TASK REQUIREMENTS:
Write out the opening lines of the data word for word, up to and including the line with "Figure 2. The", and leave every picture and every later line out.

--- START ---

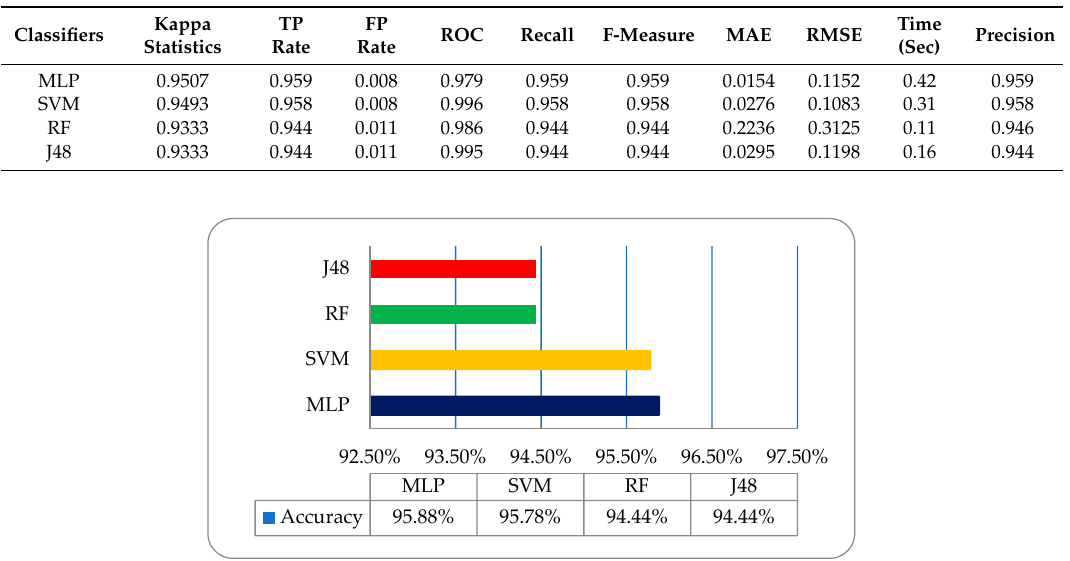
Table 3. The overall classification accuracy table of employed machine-learning (ML) classifiers on the liver cancer magnetic resonance imaging (MRI) dataset.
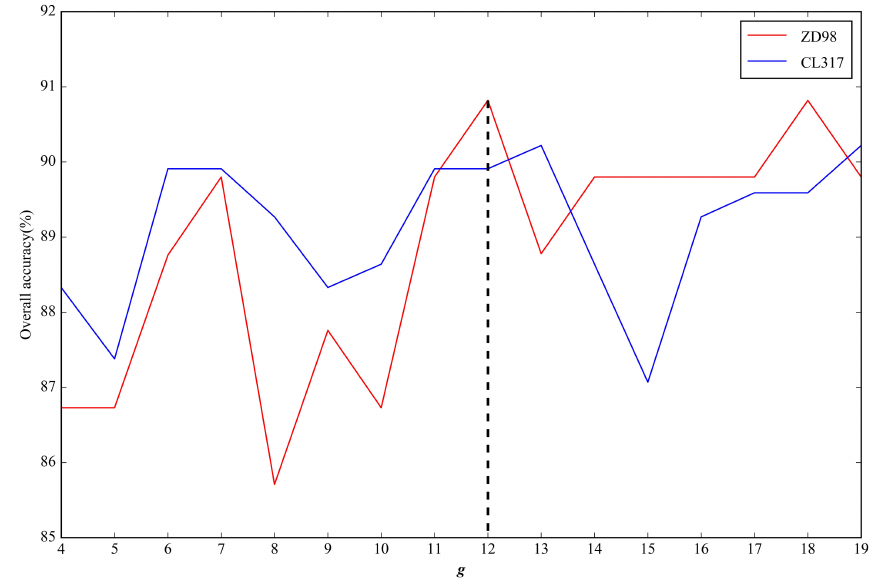
Figure 2. The effects of g on overall accuracy based on the datasets ZD98 and CL317 after ACC transformation of the physicochemical property matrices.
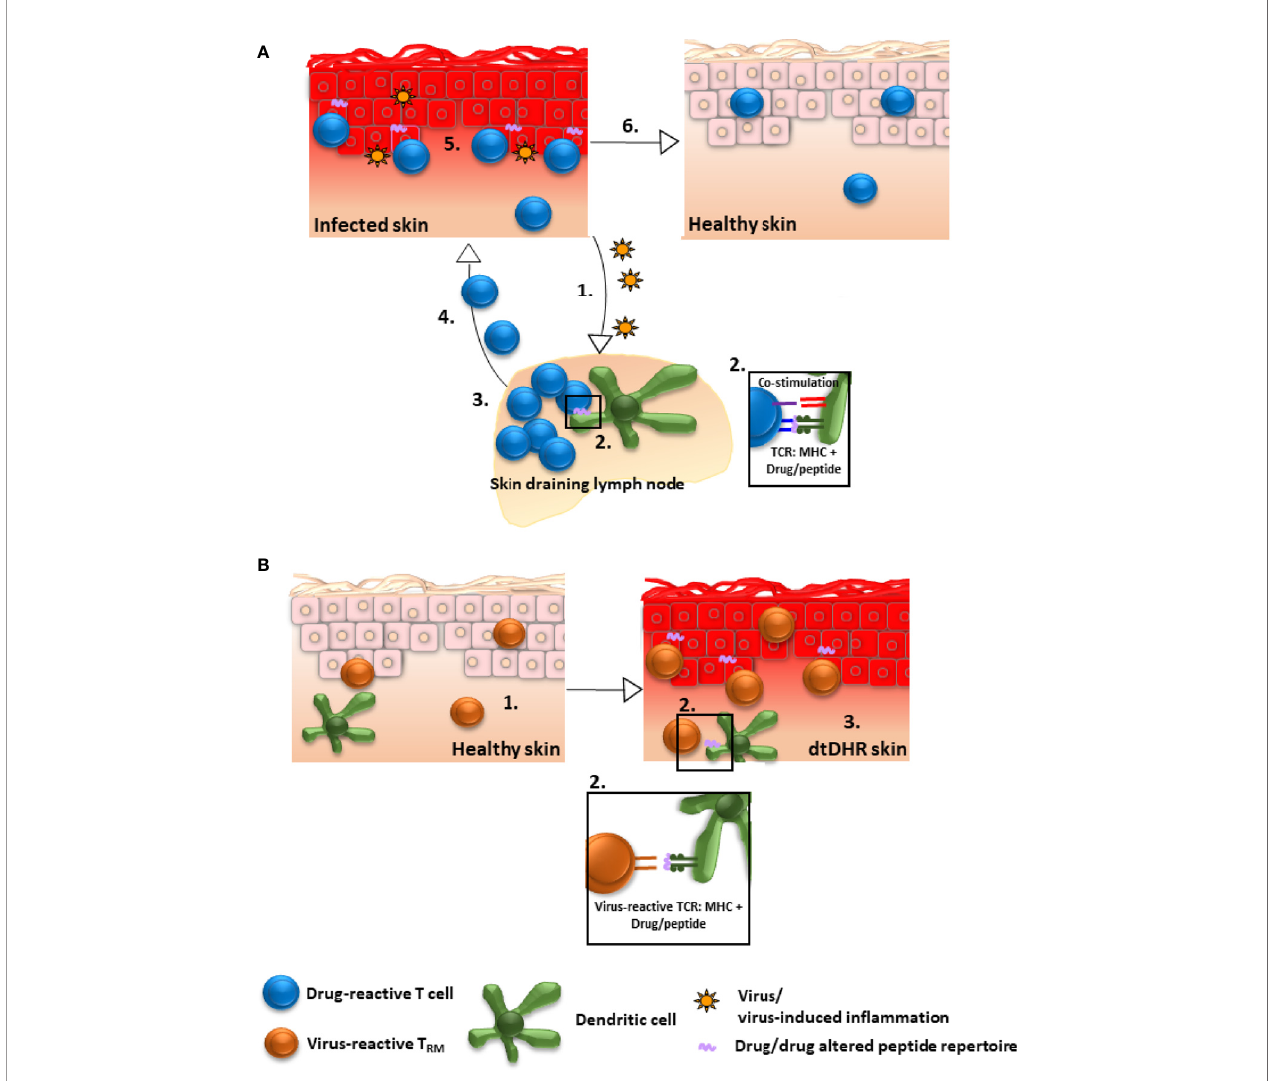
FIGURE 1 | Possible mechanisms by which drug-reactive T RM could be generated in skin. (A) Drug/drug altered peptide repertoire is presented to drug-reactive T cells and concurrent viral infection/reactivation provides suf fi cient co-stimulation to break T cell tolerance to drug: 1. In fl ammatory mediators secondary to infection stimulate dendritic cells. 2. Activated dendritic cells in skin draining lymph nodes present drug/drug altered peptide repertoire to naïve drug-reactive T cells and provide ample co-stimulation resulting in T cell priming. 3. Primed T cells proliferate and differentiate into effector cells, 4. migrate to skin, and 5. mediate damage as a primary immune response. 6. Despite resolution of in fl ammation, drug-reactive T RM remain in skin, poised to mediate repeat dtDHR upon re-exposure to drug. Alternatively, factors other than viral infection, for example altered drug metabolism or reduced clearance, could potentially lead to T cell activation (not shown). (B) Drug-reactive T cells are cross-reactive to viral epitopes: 1. Virus-speci fi c T RM accumulate in skin as a consequence of prior infection. 2. These virus-reactive T cells are capable of recognizing (cross-reacting to) drug/drug altered peptide repertoire presented by MHC on the surface of skin dendritic cells, macrophages and/or keratinocytes resulting in T RM stimulation. 3. The stimulated T RM produce pro-in fl ammatory molecules inducing DRESS, or potentially other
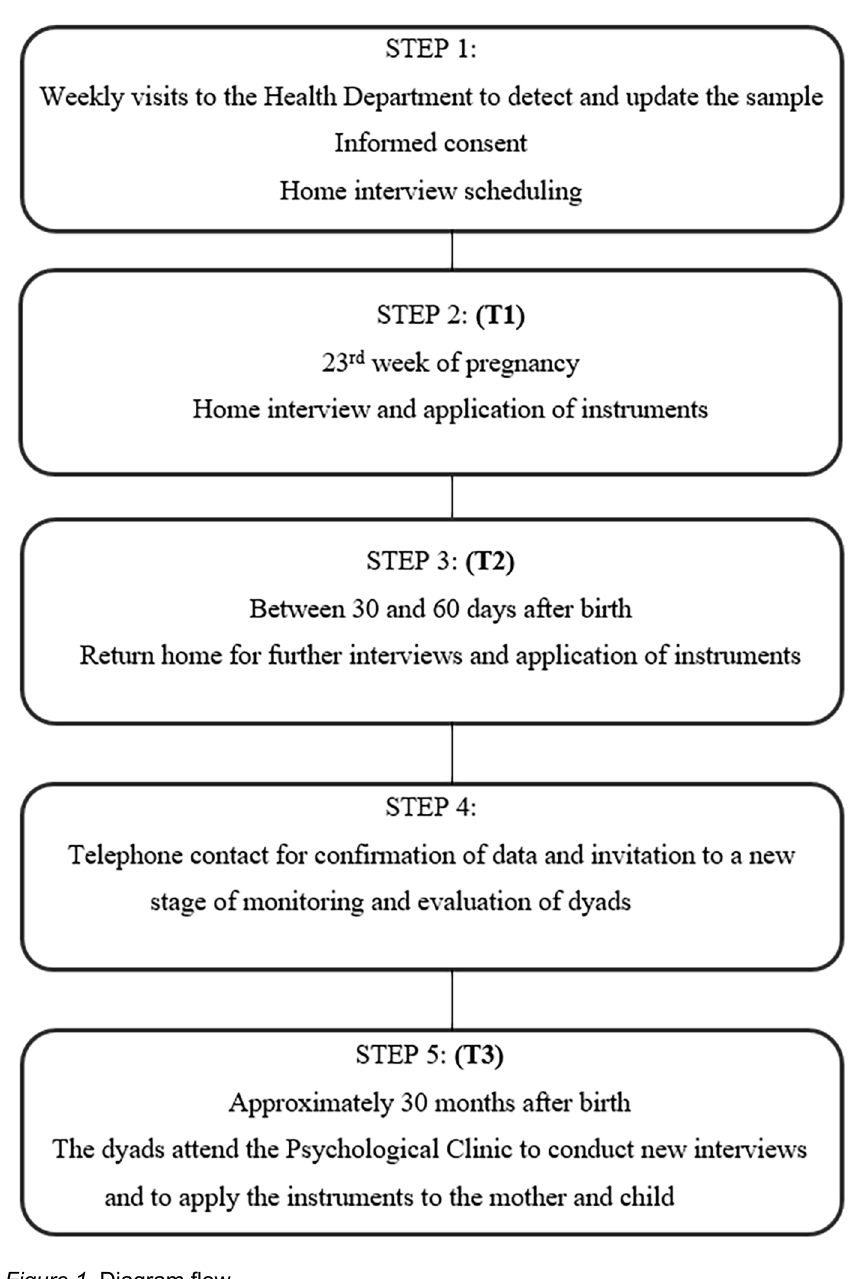
Figure 1. Diagram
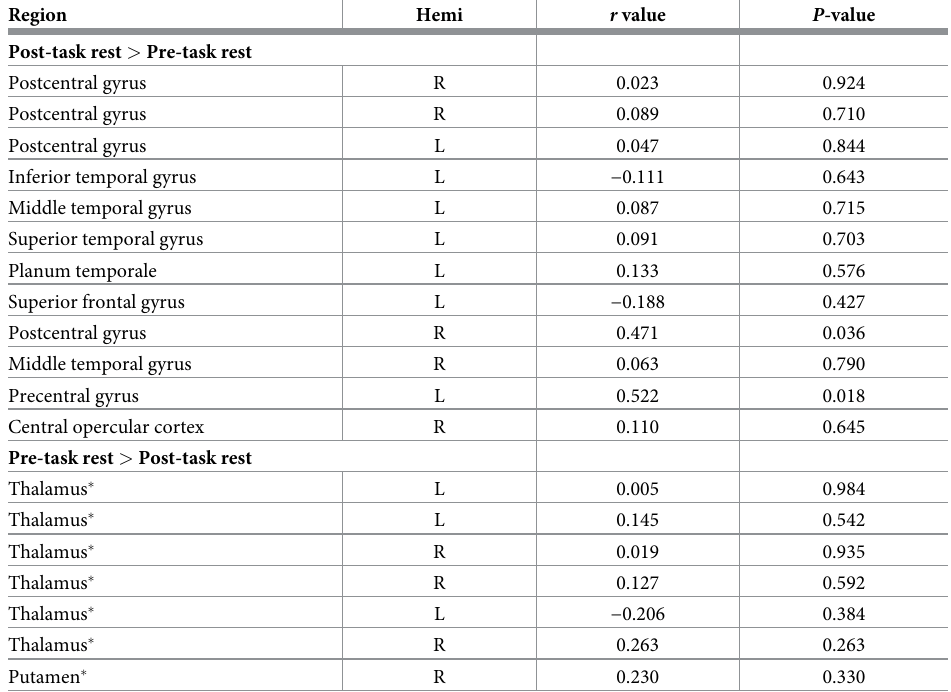
Anatomical labels derived from Harvard-Oxford cortical structural atlas. (cid:3) Labels derived from Harvard-Oxford Subcortical structural atlas. L = left hemisphere, R = right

--- END ---

RESPONSE:
Table 3. The overall classification accuracy table of employed machine-learning (ML) classifiers on the liver cancer magnetic resonance imaging (MRI) dataset.
Figure 2. The effects of g on overall accuracy based on the datasets ZD98 and CL317 after ACC transformation of the physicochemical property matrices.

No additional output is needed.